The goal of a performance management program is to create continuous positive change. The idea is that everyone has strengths and growth areas, and that every role has ideal performance metrics. So in working to improve performance, managers are trying to help each individual work steadily towards those ideals.
That sounds pretty easy, right?
But in practice, performance improvement rarely happens in a smooth and steady way. As human beings, we learn through trial and error. We make mistakes, and hopefully we recognize them (or get feedback to help us see what we should have done). In other words we learn in fits and starts, two steps forward, one step back.
But if we’re not moving in a straight and steady line towards a goal, sometimes it can be tough to see that progress is happening at all. That’s why measurement is such an important part of your performance management program.
Take a Baseline – The first step in seeing progress is to establish a starting point – a baseline. Let’s say that a team member has been interrupting others in meetings and talking over them. Once you’ve had a conversation and agreed that it’s a problem, the next step is to try to change the behavior. But before you start to implement the change, start with a baseline. Does the person interrupt in every meeting? Five times or more per meeting? Whatever the base level may be, your first step is to document it.
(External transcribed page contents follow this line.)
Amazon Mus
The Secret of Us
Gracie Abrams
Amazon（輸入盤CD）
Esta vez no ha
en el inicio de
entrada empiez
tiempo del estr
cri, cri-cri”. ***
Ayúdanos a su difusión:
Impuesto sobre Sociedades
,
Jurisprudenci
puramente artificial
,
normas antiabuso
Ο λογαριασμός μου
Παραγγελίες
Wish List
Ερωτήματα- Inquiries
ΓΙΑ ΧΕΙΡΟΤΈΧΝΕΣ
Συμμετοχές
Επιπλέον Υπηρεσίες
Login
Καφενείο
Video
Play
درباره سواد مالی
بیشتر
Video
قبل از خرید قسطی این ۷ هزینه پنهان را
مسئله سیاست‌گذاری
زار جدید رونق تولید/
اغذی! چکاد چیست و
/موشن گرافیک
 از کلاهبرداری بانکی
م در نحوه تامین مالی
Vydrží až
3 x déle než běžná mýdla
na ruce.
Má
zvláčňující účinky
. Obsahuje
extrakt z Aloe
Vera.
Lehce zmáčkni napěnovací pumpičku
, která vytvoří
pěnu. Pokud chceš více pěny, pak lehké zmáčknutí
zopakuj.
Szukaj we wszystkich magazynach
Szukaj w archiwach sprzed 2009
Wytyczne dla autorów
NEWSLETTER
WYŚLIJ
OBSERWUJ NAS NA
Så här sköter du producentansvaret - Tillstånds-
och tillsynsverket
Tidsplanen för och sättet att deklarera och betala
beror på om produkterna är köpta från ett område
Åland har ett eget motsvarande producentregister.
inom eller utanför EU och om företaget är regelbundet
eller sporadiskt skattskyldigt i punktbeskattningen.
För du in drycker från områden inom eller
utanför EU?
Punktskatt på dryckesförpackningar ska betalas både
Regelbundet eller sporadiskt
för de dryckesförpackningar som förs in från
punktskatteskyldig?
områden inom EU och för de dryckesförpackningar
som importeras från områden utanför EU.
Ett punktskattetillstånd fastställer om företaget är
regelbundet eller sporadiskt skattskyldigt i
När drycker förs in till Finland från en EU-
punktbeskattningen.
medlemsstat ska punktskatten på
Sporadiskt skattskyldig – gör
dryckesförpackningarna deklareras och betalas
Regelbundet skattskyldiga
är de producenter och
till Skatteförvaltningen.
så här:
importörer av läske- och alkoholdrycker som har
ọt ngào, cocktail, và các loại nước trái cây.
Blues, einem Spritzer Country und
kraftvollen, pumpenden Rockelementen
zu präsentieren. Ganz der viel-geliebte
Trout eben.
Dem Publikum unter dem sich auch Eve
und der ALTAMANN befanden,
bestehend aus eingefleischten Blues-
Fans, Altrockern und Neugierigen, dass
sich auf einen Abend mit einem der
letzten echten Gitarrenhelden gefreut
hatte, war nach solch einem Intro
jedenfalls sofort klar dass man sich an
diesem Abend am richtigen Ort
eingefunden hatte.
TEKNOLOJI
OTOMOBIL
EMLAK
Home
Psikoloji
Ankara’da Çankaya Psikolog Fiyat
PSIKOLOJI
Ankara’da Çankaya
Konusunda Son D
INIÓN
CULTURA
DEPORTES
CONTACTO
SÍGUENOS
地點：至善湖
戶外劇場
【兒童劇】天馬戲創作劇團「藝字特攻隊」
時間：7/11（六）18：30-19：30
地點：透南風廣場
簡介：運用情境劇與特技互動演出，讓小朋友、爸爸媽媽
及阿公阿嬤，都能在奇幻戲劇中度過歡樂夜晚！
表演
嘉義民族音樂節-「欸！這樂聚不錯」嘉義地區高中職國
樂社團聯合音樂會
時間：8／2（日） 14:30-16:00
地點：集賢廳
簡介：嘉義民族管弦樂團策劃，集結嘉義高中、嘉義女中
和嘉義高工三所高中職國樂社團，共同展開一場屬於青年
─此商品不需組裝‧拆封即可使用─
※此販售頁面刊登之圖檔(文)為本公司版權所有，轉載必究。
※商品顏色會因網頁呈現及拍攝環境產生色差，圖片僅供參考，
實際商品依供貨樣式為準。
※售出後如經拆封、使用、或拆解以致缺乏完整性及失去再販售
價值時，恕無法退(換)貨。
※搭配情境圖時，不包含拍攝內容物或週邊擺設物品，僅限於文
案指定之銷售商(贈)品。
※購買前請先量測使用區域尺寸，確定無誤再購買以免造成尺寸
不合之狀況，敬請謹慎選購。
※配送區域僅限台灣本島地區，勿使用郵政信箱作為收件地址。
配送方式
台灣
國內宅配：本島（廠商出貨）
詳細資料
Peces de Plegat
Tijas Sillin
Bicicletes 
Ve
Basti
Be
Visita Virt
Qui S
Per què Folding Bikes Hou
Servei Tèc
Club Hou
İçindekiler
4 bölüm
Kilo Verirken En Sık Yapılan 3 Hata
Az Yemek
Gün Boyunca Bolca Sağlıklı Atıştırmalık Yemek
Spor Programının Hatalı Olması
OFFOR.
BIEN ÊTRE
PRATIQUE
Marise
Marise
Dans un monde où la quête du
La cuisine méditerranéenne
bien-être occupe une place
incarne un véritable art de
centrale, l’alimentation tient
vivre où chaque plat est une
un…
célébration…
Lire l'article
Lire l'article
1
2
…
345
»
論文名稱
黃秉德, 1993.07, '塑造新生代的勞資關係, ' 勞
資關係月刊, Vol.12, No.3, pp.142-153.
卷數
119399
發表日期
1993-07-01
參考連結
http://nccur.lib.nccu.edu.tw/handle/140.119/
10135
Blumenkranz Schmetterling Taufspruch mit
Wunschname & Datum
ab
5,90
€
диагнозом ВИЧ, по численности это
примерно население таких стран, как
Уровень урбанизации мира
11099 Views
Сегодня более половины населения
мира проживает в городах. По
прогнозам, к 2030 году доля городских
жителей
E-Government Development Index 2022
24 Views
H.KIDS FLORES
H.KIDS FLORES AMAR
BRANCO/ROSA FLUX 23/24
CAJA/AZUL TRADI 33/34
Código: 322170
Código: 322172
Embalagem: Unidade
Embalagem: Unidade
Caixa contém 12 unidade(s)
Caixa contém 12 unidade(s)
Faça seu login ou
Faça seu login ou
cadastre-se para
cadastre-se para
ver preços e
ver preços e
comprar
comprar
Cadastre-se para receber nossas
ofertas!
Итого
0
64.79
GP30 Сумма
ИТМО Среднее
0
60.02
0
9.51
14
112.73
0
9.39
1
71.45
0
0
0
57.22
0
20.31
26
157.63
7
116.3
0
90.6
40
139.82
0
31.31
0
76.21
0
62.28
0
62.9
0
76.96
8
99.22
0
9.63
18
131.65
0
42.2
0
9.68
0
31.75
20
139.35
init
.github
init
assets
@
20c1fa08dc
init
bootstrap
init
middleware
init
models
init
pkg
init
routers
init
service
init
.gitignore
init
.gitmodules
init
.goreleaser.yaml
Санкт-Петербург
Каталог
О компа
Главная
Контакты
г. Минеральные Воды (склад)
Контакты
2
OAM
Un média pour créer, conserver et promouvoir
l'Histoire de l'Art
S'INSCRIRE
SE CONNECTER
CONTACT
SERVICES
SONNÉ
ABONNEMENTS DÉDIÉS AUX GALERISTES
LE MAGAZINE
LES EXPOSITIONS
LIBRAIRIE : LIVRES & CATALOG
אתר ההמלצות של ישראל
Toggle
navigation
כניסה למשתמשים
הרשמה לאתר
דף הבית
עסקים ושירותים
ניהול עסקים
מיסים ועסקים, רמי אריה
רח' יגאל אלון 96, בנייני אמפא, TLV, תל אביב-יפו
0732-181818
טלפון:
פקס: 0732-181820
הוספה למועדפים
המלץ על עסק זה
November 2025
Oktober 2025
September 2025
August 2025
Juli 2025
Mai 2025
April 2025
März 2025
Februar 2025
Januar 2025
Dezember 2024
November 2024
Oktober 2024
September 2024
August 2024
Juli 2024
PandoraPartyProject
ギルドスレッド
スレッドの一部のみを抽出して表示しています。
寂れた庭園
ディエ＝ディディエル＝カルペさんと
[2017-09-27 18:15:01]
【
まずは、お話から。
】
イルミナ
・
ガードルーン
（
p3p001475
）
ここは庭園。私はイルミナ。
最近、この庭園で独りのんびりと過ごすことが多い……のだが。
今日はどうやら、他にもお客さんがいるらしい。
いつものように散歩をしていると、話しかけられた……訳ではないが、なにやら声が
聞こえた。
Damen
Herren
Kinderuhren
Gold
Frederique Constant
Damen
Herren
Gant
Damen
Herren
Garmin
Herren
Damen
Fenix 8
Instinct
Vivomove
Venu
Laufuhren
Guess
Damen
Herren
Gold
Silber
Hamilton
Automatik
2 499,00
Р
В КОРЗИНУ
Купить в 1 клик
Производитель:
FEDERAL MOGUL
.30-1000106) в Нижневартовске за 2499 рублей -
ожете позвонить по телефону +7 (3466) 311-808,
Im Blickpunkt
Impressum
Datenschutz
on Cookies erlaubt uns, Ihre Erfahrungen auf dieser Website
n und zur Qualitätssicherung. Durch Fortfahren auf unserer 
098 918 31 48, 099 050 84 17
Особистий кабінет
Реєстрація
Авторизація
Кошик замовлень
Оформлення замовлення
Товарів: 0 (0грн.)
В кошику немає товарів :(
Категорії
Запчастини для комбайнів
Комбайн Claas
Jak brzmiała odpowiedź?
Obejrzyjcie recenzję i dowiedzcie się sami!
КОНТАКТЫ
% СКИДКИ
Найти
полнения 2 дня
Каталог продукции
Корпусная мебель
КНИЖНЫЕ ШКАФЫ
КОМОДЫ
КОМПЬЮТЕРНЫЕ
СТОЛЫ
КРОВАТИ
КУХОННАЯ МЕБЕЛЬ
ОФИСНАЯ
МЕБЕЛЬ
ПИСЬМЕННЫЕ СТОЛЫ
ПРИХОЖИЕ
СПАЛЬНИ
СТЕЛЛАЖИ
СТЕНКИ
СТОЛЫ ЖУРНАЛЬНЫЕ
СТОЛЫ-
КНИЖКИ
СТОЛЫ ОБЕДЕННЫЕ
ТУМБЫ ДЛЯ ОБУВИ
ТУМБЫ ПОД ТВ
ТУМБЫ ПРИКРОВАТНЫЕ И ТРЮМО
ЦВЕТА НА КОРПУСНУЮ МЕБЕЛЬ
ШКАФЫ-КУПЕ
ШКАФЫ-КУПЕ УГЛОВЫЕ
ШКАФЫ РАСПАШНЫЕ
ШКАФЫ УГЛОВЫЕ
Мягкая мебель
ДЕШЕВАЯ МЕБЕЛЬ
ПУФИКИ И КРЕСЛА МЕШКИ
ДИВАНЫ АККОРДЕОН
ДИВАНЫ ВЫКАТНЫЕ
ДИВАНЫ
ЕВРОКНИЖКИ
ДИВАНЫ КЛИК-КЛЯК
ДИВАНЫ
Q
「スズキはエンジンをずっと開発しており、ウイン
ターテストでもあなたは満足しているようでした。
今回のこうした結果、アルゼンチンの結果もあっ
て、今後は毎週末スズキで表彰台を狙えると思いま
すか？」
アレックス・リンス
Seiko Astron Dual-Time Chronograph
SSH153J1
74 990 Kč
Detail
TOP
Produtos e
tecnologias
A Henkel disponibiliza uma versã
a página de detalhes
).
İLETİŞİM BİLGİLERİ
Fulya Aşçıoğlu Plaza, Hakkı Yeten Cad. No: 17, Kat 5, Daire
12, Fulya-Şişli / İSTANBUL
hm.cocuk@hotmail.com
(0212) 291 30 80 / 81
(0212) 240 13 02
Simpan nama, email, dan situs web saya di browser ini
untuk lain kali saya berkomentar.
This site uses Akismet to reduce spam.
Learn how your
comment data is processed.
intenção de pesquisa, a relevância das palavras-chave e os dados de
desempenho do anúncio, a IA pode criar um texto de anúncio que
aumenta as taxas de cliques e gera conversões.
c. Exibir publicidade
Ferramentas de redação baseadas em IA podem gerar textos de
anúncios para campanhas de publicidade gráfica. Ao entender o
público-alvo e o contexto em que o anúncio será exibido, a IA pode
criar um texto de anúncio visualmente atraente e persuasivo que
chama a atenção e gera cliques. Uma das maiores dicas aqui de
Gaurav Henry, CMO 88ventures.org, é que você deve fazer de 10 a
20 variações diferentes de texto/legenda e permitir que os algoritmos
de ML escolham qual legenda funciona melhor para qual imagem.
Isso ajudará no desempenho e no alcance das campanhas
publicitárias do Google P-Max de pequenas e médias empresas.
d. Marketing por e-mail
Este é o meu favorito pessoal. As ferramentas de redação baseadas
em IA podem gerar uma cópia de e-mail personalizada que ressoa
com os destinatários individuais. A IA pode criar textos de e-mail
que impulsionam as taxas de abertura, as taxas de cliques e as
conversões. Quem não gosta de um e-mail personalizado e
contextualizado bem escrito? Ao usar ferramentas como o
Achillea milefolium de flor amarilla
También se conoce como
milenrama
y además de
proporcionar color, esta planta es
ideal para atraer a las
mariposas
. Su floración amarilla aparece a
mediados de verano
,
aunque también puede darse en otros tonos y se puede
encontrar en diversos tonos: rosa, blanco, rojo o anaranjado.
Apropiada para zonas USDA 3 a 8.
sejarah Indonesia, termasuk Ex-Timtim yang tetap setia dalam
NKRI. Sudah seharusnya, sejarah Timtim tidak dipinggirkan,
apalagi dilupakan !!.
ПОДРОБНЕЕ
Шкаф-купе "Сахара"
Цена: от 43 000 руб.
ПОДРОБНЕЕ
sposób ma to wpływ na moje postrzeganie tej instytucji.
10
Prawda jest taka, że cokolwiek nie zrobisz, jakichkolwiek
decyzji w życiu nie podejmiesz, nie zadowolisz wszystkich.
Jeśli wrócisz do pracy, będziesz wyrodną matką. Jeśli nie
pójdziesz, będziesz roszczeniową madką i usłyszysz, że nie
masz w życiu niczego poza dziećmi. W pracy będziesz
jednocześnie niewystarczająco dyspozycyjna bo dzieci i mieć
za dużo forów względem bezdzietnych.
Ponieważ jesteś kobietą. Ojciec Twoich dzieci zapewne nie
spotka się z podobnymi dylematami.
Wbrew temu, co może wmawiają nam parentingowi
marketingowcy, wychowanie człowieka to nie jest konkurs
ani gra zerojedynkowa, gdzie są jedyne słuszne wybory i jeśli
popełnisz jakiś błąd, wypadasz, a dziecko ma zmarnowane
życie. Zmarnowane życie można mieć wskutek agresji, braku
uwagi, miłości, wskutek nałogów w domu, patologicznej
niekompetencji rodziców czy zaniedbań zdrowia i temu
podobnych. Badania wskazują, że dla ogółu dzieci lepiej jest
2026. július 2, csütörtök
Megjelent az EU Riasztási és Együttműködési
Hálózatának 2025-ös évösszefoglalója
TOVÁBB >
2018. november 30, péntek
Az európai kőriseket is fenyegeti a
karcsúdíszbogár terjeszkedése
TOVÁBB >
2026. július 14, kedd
Recognize the Behavior – Some habits are so ingrained, we don’t even realize we’re doing it. That might be the case with this situation. Before you can change how often something is happening, you have to see that it’s happening at all. Because you don’t want to embarrass someone when they are working through a change, you’ll need to figure out a subtle system that you and they both agree on, that allows you both to recognize and count the number of times they are interrupting.
Set a Goal – In our example, the goal might be that our interrupting friend stops entirely but since it’s a habit, it will probably take time. So rather than going cold turkey, the next step is to set a goal and work towards reducing it over time.
Reward Progress – Change is hard – make sure that when you see progress, you notice it and reward the good behavior. No doubt there will be some slip ups along the way, we all have bad days. But over time as you see the number of interruptions go down, you’ll know you’re on the right track.
Measuring progress is an important way to be sure that your performance management program is working. Understanding how to set goals effectively and give effective feedback are two important skills to master!